Lachen, weil Premierminister Benjamin Netanjahu über die Jahre hinweg alles getan hat, um Verhandlungen zu vereiteln. Weinen, weil Israel derjenige ist, der Zwang ausübt – die Art seiner Politik gegenüber den Palästinensern ist Zwang, der in einem großen einseitigen, gewalttätigen, aggressiven und arroganten Schritt ausgeübt wird. Plötzlich ist Israel gegen Zwangsmaßnahmen? Die Ironie verbirgt ihren Kopf in Schande.
Es ist daher sinnlos, von der derzeitigen israelischen Regierung zu erwarten, dass sie ihren Charakter ändert. Von einer Regierung unter der Führung von Benny Gantz, Gadi Eisenkot oder Yair Lapid zu erwarten, dass sie dies tut, ist ebenfalls schmerzlich aussichtslos. Keiner von ihnen glaubt an die Existenz eines palästinensischen Staates, der in seinem souveränen Status und seinen Rechten mit Israel gleichgestellt ist. Die drei zusammen und jeder für sich werden an einem wirklich guten Tag höchstens der Errichtung eines (wie damals in Südafrika) Staates Bantustans auf einem Teil des Landes zustimmen. Eine echte Lösung wird es hier nicht geben. Am besten lassen wir Israel in seiner Weigerung schwelgen.

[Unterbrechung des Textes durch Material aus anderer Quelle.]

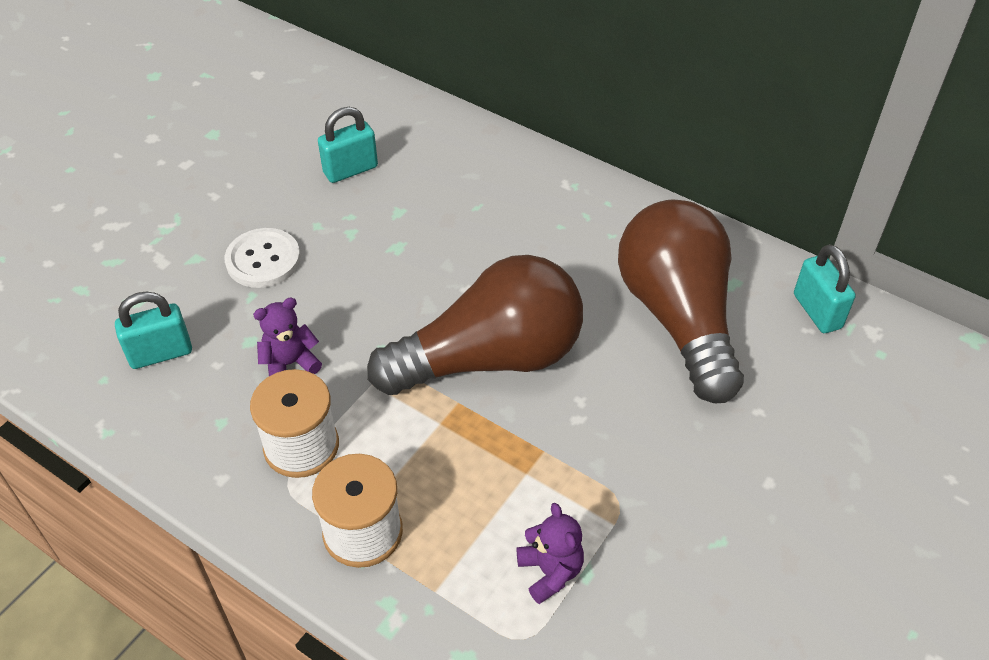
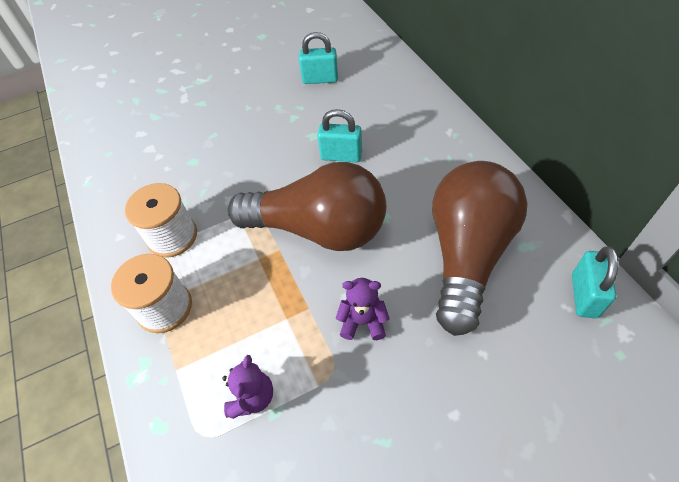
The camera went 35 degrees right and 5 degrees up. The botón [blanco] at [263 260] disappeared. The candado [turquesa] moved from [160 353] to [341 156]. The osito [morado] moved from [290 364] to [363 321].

Aber die Welt kann es sich nicht leisten, diese Gelegenheit verstreichen zu lassen. Es ist die Welt, die bald mit ihren Mitteln die Ruinen des Gazastreifens wieder aufbauen muss, bis Israel ihn das nächste Mal abreißt. Es ist die Welt, deren Stabilität unterminiert wird, solange die Besatzung andauert, und die jedes Mal weiter unterminiert wird, wenn Israel einen weiteren Krieg anzettelt. Es ist die Welt, die sich einig ist, dass die Besatzung schlecht für sie ist, die aber nie einen Finger gerührt hat, um sie zu beenden. Jetzt bietet sich die Gelegenheit, dies zu tun. Die Schwäche und Abhängigkeit Israels nach diesem Krieg muss ausgenutzt werden, auch zum Vorteil Israels.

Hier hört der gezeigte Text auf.